A bit of both.

A player building a normal sized base (one large enough to hold crafting tables and storage for normal play) is probably never on their own going to affect server performance. There is ways for a player to cause issues on their own, but these are very extreme builds and usually involve someone using knowledge of such to cause server hits. In these cases its very rare and next to impossible for a player to accidently do this.

Now where you see servers that have hard limits there is a pretty decent reason for this. On PC for example, it isn’t uncommon for popular servers to have very strict limits. Thinks such as 200-300 building piece limits per player in a clan and so many placeables, etc. The reason for this is these servers will routinely see 80/80(10)+ players on at any given time during the day. When you have communities large enough to be full like that every hour in a 24 hour day. You don’t merely have 90 players on the server.

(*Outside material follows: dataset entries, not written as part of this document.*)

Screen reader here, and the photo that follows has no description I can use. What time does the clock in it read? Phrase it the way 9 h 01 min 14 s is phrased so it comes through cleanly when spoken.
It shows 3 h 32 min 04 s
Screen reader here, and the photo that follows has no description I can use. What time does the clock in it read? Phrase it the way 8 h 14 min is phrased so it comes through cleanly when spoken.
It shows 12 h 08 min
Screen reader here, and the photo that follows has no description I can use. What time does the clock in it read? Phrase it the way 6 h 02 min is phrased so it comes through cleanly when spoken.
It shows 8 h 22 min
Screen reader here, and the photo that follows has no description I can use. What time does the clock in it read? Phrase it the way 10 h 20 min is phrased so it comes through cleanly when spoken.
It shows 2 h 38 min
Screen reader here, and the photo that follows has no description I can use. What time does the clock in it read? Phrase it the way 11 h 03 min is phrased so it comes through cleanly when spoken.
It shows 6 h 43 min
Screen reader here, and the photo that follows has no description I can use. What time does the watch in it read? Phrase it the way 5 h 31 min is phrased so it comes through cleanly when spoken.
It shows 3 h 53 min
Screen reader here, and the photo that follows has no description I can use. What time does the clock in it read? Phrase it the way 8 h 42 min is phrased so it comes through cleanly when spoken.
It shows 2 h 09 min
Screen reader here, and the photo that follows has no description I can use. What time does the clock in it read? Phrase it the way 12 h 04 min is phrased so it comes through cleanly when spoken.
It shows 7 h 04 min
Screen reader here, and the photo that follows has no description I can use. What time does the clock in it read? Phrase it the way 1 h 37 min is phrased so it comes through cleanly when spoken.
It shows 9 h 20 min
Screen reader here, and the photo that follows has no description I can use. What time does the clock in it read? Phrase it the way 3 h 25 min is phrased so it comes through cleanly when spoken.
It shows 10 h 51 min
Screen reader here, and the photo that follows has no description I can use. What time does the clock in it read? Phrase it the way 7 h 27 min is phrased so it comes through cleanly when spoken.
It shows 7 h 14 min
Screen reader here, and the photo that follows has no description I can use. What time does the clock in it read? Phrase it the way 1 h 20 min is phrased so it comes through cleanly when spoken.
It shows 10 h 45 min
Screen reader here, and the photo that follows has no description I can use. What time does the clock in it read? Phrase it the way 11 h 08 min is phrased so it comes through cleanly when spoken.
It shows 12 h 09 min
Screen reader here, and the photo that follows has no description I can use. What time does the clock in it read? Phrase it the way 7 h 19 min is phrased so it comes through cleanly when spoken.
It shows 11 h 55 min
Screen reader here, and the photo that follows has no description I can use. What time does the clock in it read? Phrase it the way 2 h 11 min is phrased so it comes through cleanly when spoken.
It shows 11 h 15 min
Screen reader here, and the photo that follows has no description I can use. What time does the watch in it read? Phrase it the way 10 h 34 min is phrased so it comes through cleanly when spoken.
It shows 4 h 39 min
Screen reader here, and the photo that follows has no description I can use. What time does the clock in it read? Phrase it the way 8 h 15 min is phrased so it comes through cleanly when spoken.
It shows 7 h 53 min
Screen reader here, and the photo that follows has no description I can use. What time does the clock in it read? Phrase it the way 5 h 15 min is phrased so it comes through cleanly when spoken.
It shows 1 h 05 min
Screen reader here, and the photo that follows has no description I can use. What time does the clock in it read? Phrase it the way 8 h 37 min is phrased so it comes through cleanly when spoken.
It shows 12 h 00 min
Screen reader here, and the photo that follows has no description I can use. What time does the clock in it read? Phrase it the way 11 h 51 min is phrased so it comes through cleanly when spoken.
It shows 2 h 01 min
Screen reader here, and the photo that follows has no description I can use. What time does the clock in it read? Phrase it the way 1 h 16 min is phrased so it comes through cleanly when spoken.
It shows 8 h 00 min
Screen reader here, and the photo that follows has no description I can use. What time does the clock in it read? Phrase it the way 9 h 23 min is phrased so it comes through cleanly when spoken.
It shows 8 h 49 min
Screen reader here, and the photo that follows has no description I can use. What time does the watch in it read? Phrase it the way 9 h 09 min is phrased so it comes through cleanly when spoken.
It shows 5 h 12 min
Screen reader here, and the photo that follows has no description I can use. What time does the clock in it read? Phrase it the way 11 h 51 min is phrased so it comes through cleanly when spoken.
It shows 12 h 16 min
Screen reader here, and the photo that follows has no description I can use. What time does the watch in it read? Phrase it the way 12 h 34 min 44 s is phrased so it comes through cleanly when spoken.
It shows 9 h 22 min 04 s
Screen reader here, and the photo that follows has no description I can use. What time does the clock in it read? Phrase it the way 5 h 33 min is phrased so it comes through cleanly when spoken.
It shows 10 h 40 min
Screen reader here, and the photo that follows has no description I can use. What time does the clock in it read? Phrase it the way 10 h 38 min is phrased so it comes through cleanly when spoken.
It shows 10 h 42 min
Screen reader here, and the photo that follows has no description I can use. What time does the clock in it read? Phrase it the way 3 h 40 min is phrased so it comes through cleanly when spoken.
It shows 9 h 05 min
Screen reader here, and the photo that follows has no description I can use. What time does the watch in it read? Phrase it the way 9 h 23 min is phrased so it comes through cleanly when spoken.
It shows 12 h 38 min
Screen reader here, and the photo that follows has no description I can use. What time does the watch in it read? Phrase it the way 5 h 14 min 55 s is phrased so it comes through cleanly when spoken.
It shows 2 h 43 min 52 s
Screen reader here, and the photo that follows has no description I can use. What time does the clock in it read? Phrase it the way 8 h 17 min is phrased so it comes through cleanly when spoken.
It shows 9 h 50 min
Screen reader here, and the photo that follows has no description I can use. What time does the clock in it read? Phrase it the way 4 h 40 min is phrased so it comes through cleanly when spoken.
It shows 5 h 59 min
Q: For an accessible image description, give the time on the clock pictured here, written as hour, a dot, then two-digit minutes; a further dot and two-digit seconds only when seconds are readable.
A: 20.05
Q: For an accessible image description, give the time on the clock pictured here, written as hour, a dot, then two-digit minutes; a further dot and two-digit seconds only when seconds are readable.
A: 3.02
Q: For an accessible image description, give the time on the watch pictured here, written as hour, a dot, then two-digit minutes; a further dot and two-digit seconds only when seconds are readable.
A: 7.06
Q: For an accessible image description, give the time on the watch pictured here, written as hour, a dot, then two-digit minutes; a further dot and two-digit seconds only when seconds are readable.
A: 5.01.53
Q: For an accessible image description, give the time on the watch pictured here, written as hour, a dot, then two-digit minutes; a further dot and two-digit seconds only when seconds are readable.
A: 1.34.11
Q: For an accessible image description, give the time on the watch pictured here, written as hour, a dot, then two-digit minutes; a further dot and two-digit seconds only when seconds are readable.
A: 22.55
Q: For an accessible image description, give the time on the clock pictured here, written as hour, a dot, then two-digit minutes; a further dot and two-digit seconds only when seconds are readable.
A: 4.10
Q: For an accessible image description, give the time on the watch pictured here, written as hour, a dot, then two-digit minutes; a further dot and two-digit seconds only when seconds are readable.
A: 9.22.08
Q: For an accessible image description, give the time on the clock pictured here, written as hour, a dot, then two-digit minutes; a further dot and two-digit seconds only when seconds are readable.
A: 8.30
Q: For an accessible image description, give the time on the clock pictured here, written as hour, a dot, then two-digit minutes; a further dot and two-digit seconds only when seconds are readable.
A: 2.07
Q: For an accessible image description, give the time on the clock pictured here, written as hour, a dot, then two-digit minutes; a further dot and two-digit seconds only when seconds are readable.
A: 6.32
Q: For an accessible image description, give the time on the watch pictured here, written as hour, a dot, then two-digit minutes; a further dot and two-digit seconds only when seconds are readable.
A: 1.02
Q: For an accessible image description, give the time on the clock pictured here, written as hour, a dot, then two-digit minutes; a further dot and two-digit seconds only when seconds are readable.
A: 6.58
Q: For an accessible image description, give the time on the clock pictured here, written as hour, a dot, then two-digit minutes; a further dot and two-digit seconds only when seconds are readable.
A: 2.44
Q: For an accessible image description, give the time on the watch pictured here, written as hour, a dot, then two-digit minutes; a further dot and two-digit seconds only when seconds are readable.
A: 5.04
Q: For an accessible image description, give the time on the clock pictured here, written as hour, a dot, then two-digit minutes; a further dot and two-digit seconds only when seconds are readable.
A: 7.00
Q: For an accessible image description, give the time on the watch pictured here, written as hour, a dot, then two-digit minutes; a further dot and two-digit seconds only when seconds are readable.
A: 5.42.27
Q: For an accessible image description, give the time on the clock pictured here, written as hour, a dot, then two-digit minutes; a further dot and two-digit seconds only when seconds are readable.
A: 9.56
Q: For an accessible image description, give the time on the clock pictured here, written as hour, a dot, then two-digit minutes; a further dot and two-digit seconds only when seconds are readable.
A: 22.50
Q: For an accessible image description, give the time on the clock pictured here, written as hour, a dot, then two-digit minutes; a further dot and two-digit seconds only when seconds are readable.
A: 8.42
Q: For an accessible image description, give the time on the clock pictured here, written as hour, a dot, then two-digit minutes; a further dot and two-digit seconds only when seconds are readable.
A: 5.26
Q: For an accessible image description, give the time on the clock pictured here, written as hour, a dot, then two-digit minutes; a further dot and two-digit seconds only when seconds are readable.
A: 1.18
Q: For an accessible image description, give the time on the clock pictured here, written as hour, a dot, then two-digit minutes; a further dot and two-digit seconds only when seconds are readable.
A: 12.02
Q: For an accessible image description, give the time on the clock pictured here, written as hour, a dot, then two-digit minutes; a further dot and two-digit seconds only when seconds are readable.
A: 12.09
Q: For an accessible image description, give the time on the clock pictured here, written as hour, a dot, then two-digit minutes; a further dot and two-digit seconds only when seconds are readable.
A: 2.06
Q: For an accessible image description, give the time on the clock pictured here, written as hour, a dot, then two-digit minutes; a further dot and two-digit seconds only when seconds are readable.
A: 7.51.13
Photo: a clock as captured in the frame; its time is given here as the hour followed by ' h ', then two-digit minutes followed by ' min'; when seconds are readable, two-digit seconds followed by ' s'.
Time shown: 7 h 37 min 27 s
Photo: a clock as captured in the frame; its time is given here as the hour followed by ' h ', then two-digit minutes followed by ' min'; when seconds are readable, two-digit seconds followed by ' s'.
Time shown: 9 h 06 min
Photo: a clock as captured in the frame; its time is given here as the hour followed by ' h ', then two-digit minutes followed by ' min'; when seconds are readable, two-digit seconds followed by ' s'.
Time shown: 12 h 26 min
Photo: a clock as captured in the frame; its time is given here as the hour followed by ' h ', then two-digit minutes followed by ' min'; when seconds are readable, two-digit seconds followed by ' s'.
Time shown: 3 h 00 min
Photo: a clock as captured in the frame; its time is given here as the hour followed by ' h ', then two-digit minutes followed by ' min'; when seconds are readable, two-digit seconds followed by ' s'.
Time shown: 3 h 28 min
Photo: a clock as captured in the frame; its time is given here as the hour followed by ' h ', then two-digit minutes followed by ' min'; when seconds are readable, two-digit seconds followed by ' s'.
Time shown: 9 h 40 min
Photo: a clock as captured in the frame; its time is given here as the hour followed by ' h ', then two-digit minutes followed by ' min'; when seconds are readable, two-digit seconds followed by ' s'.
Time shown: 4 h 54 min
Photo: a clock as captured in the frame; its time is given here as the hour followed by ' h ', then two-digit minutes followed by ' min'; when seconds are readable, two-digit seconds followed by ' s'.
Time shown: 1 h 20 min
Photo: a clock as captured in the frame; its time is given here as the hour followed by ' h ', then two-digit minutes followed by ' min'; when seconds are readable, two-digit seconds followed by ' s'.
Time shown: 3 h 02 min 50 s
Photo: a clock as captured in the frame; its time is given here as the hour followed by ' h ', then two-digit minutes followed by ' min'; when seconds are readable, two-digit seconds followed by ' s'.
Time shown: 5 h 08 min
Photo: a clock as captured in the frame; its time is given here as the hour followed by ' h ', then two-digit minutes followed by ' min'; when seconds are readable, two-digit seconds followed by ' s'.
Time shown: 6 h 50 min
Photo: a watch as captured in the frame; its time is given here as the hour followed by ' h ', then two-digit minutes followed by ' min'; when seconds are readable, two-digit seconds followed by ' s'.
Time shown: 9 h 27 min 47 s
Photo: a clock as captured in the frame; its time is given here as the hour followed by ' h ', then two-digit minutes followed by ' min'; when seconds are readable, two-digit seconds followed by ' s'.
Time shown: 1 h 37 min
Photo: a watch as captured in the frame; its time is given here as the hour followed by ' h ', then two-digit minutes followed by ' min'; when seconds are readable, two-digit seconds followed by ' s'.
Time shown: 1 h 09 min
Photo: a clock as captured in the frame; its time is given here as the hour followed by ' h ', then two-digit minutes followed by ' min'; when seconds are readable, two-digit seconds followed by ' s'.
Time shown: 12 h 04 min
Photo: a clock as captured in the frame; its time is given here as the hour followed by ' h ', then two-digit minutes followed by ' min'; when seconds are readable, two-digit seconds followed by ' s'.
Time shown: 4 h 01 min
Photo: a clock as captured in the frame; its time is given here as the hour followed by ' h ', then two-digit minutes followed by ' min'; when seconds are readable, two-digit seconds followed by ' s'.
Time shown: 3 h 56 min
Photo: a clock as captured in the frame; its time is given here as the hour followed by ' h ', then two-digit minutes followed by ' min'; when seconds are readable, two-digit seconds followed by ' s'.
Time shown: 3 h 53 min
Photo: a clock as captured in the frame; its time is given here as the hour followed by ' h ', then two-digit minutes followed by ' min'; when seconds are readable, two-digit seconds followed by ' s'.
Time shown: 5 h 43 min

You have closer to around 1500-2500 or more.

Unrestricted building in that case you will see the entire map could potentially have over 10,000,000 building pieces and placeables to go with. Those servers struggle badly and in many cases don’t even load up properly. So when you have large communities you need to cut that down drastically.

On Funcom servers its hard to say how many people actually play. Many players in PVE for example do serial refreshing, where they will go weeks or months without actively playing but continue to log in once a week to refresh their decay timers. So a server that barely has a dozen players during peak could easily have a community of several hundred players.

Where this really causes lag on the server side is when multiple people login. You may have heard that server FPS tanks around 20 players. But not many really understand why. If those 20 players were in a single area and there is only 5000 building pieces to load, the server FPS should be around max.

But if there is 5000 pieces on one side, another 5000 on another, and another and those 20 players are in each one. Not only is the server loading around 100,000 building pieces, but also around a dozen different locations. And those players’ actions have to be relayed to the others logged in or at least to adjacent areas. That’s where the computation starts taking a dive.

When you play in single player, you could probably build 100 different camps in different areas with each being around 10,000 pieces. And you know what? You wouldn’t see any lag. SP loads only the host’s (player) area and not the others. So it is very efficient compared to multiplayer (this has other issues such as meteors and such not spawning). You likely won’t see lag, even on console.

There is something else that contributes to lag. Players leaving bodies in game when they log out. Anecdotal evidence on this suggests it inflates the database by 2-3x is size as if it didn’t have this setting checked. Again this is something singleplayer doesn’t deal with. FC should really consider turning this setting OFF on PVE servers.

Now everything said is for server side.

Client side is a bit different. Client lag is only attributed by the local area and the hardware’s ability under the settings selected to show everything in the immediate area. I’ve seen buildings with 50-100k building pieces not phase even weaker PC hardware. I’d assume console is likewise unaffected here.

What is affected is placeables. These have loads and loads of geometry to load compared to buildings, and they are frequently loading dozens and dozens of different types. Whereas a foundation used 1000 times doesn’t have too much effect outside of geometry count (and what the GPU has to show), it should simply be instanced in ram for every other feature attributed to it.

The real taxing one is those placeables with animations and those with both animations and lighting causing shadows. Hence why torches are recommended to be used sparingly, and if one has to light an area, to prefer using radium (as they have no animation attached). While they won’t use much ram or resources in themselves, their effects are unique per torch and it can bog down a system in short order if overused.

Unfortunately testing both things in singleplayer will get very skewed results. Need a live server to really get some decent testing in. And even then, doing it by yourself is not easy. Having built structures of 50k+ and more… even with creative that can take a long long time. And you really need to hit the million mark to really see affects on servers.

Its better to try and get a hold of a used database that had high traffic to really see what effects things have. I’ve personally not been able to lag a server by simply building using normal buildings.

But building a line of foundations from one end of the map to the other, and have enough people logged in to keep the whole line loaded in at once… and you’ll see something. Don’t do this on any live server that isn’t your own. Its a fast way to get banned otherwise.